I noticed this plowing yesterday and the day before. about every third or forth shift into reverse it will go in gear, and i'll strating accelerating backwards and it will all of a sudden rev up and slam in to gear hard. Now to clear up a few things first, when i plow i get to the snow bank, put in in reverse raise the plow and get on the gas pedal to start backing up. there is plenty of time for it to ship in this amount of time. trust me. especially becasue i've been waiting even longer now that it started doing this. My problem is that it doesnt' happen all the time. sometimes if i shift it the computer won't let the truck rev no matter how hard i push teh pedal, others it will rev up and slam in. so i'm not sure if its the transmission or ship delay sensor or somethign like that. 

also, i've noticed that sometimes (random and less often) it will slip between either 2nd and 3rd gear or 3rd and 4th gear going forward. actually infact its happen twice that i'll hit the gas going down the road at about 30 or 40 and it will rev up and slam back in gear. 

now i have to give props to the transmission because i've never seen one that would hold up to that much slipping with out blowing up, shortly after. this thing just won't DIE so i can show teh dealer. 

If anyone can give any info on a simular problem let me know, if things tranny goes while its snowing i'm screwed and will make no money. sorry for the long post but i wanted to give info on whats happening so you guys and gals can give info. thanks, Rob


----------



## Gicon (Oct 1, 2005)

You cant be moving forward when you shift it into reverse. It wont shift until there is no motion detected by the sensor. In terms of the forward 3-4th gear issues, I think your up the creek with no paddle there. Sounds like you should have bought a chevy


----------



## Dwan (Mar 24, 2004)

2007 ford? you should be talking to your dealer not us.
All we can do is suggest, guess, give advice (not always right), and say what you should have done. Your dealer is the only one that can fix the problem and it should be under warranty.


----------



## niederhauser la (Feb 10, 2005)

Yeah take that in for warrantee. You dont have to blow up the transmission to get it worked on. They can probably hook it up and check the codes and find the problem.


----------



## 92XT (Nov 30, 2007)

You Should Follow Thru Into The Bank And Let It Stop You While Tickling The Accelorator.

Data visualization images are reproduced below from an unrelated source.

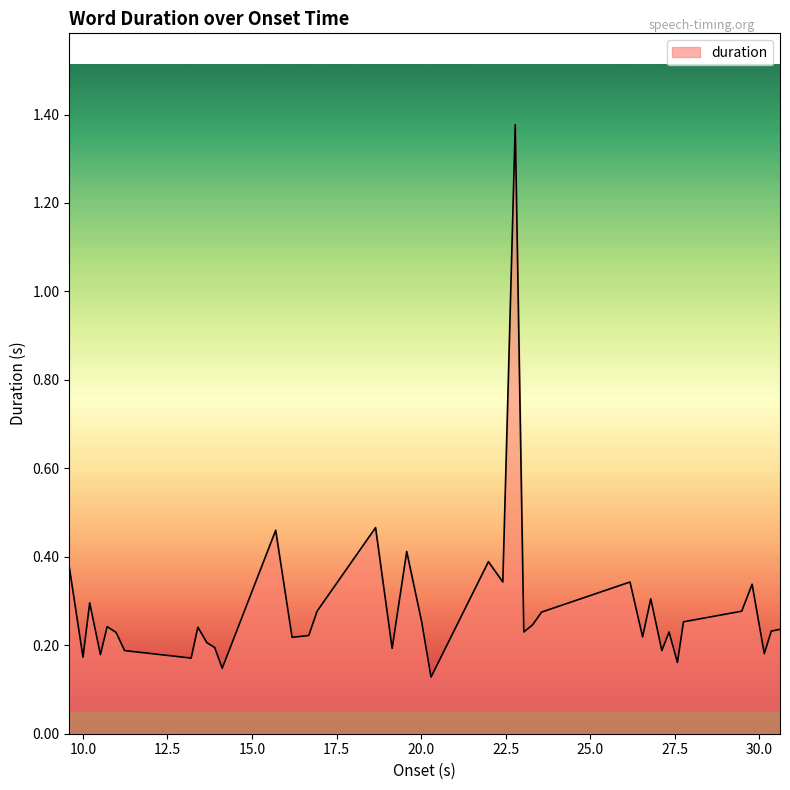

What is the difference between the maximum and minimum values?

1.2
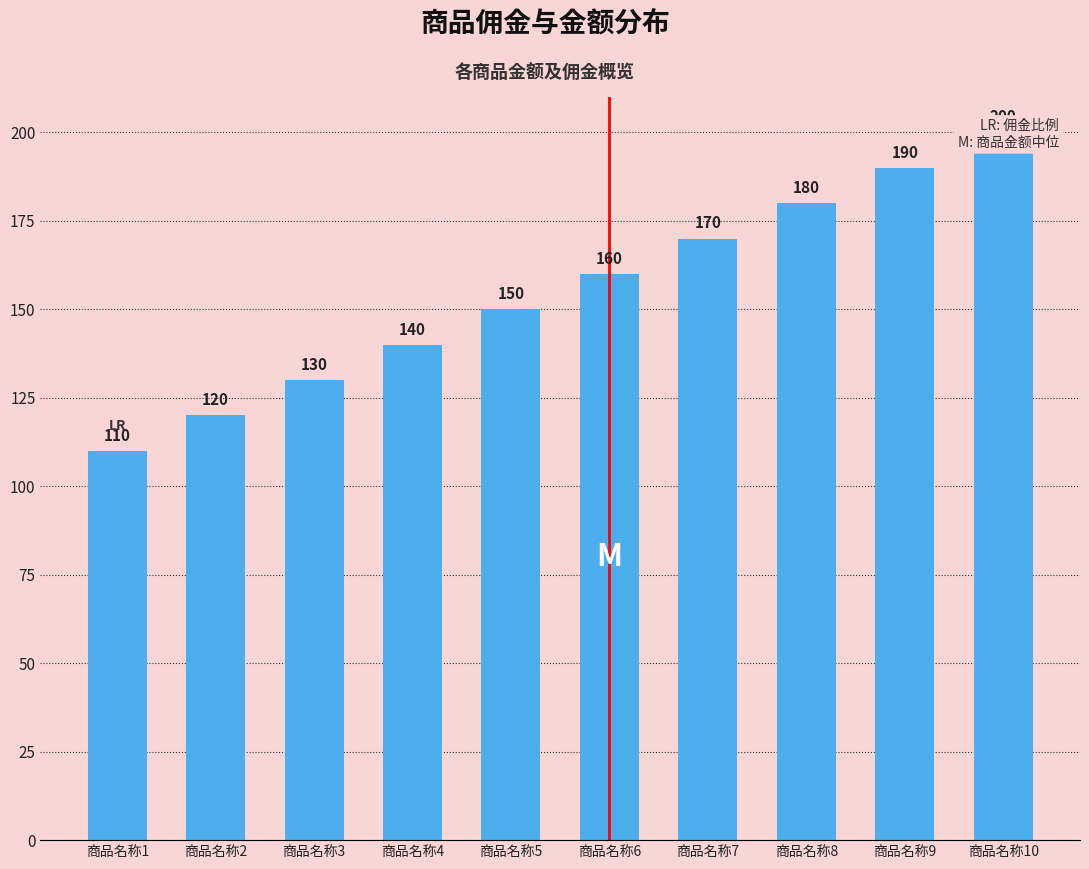

List the labels in order of value, largest first.

商品名称10, 商品名称9, 商品名称8, 商品名称7, 商品名称6, 商品名称5, 商品名称4, 商品名称3, 商品名称2, 商品名称1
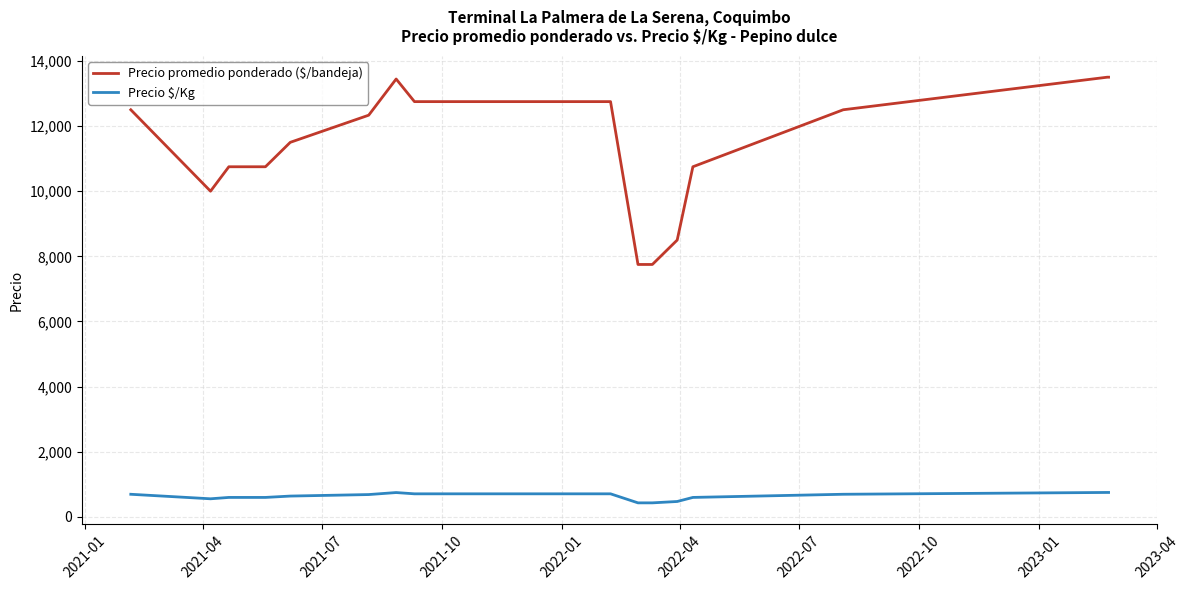

Which series has the widest spread of values?

Precio promedio ponderado ($/bandeja)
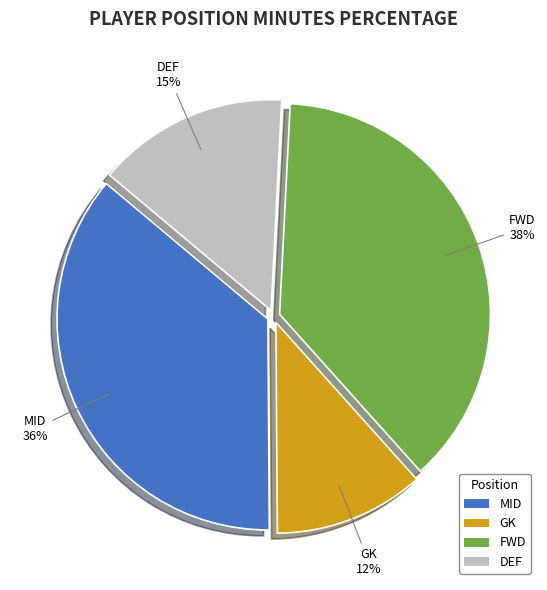

What percentage is the GK slice, to the nearest percent?

12%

ITS MUCH LESS ABUSE. AND I Dont Mean 55 M.p.h.either.drop It Off At The Dealer. , Put The Keys And Your Info In The Nite Box And Hope For The Best.


----------



## Dieselman19 (Oct 26, 2003)

my truck does the EXACT same thing in reverse and mine is a 2005 f-350 my buddies 2006 f-350n also does it, no reason for and dont know what is going on, Makes me worried when im plowing Have you found out any more on the issue id be interested to see what is going on

Thanks
Bob


----------



## Plowin in VT (Dec 7, 2007)

Dieselman19;483700 said:


> my truck does the EXACT same thing in reverse and mine is a 2005 f-350 my buddies 2006 f-350n also does it, no reason for and dont know what is going on, Makes me worried when im plowing Have you found out any more on the issue id be interested to see what is going on
> 
> Thanks
> Bob


There are 2 TSB's out on this issue. http://www.intellidog.com/dieselmann/bulletin.htm


----------



## Dissociative (Feb 28, 2007)

Gicon;447911 said:


> Sounds like you should have bought a chevy


yeah, nobody's ever heard of any Chevy's having issues with server duty..lol


----------



## JSPAFFORD (Jan 11, 2008)

After your done buying your new chevy, get back in your ford and I bet that your battery guage is on the low side of the dial when the truck won't shift into reverse. If you don't have dual batteries, install them. If you do, upgrade to better batteries.

Go back to dealer and trade the chevy back in.


----------



## StoneDevil (Dec 13, 2007)

has anyone check to see if they have the proper fuild lvl, i have a 01 f150 that just starting to rev higher when in park turns out i was low in Tranny fuild


----------



## PAplowman (Nov 22, 2005)

Definitely take it to your dealer, there have been recalls and TSB's on trucks with plow package and auto trans.


----------